→ **TASK DESCRIPTION**
Examine the material below. Gather every line in which the string "spons" appears.

→ **PROVIDED INFORMATION**
# # # #
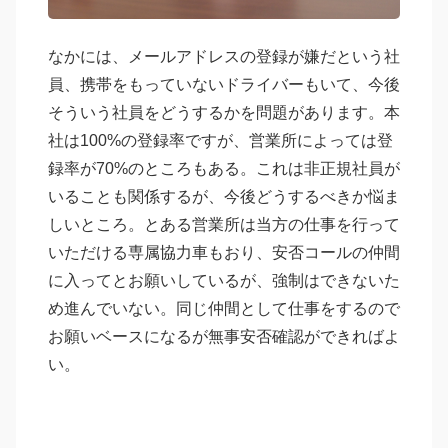
なかには、メールアドレスの登録が嫌だという社
員、携帯をもっていないドライバーもいて、今後
そういう社員をどうするかを問題があります。本
社は100%の登録率ですが、営業所によっては登
録率が70%のところもある。これは非正規社員が
いることも関係するが、今後どうするべきか悩ま
しいところ。とある営業所は当方の仕事を行って
いただける専属協力車もおり、安否コールの仲間
に入ってとお願いしているが、強制はできないた
め進んでいない。同じ仲間として仕事をするので
お願いベースになるが無事安否確認ができればよ
い。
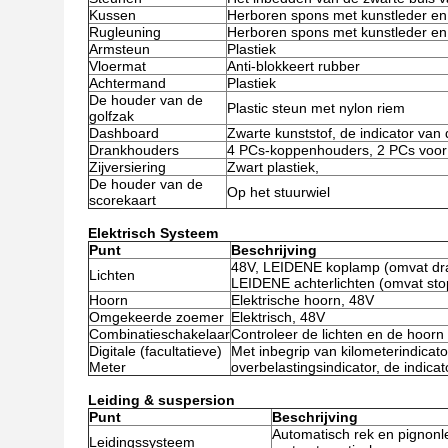
Kussen
Herboren spons met kunstleder en
Rugleuning
Herboren spons met kunstleder en 
Armsteun
Plastiek
Vloermat
Anti-blokkeert rubber
Achtermand
Plastiek
De houder van de
Plastic steun met nylon riem
golfzak
Dashboard
Zwarte kunststof, de indicator van 
Drankhouders
4 PCs-koppenhouders, 2 PCs voor 
Zijversiering
Zwart plastiek,
De houder van de
Op het stuurwiel
scorekaart
Elektrisch Systeem
Punt
Beschrijving
48V, LEIDENE koplamp (omvat draai
Lichten
LEIDENE achterlichten (omvat stopl
Hoorn
Elektrische hoorn, 48V
Omgekeerde zoemer
Elektrisch, 48V
Combinatieschakelaar
Controleer de lichten en de hoorn
Digitale (facultatieve)
Met inbegrip van kilometerindicator
Meter
overbelastingsindicator, de indic
Leiding & suspersion
Punt
Beschrijving
Automatisch rek en pignonl
Leidingssysteem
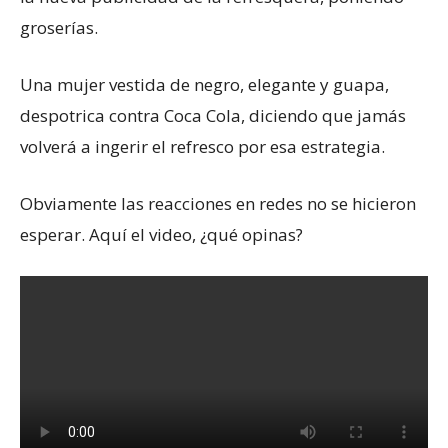
groserías.
Una mujer vestida de negro, elegante y guapa,
despotrica contra Coca Cola, diciendo que jamás
volverá a ingerir el refresco por esa estrategia.
Obviamente las reacciones en redes no se hicieron
esperar. Aquí el video, ¿qué opinas?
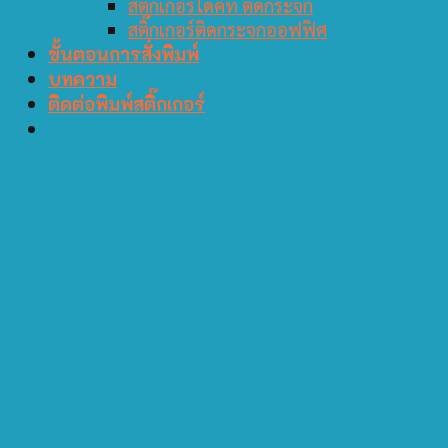
สติ๊กเกอร์ไดคัท ติดกระจก
สติ๊กเกอร์ติดกระจกออฟฟิศ
ขั้นตอนการสั่งพิมพ์
บทความ
ติดต่อพิมพ์สติ๊กเกอร์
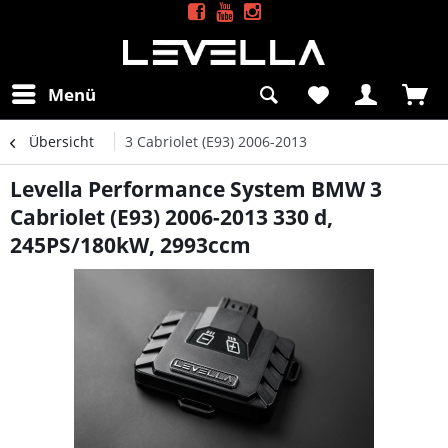
Menü
Übersicht
3 Cabriolet (E93) 2006-2013
Levella Performance System BMW 3
Cabriolet (E93) 2006-2013 330 d,
245PS/180kW, 2993ccm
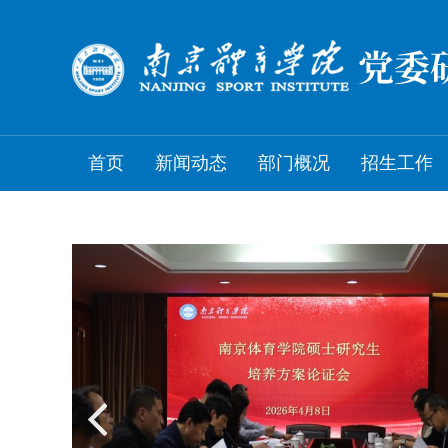
首页
新闻动态
部门概况
招生工作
# # # #
→ **RESULT OF THIS TASK**
Herboren spons met kunstleder en
Herboren spons met kunstleder en 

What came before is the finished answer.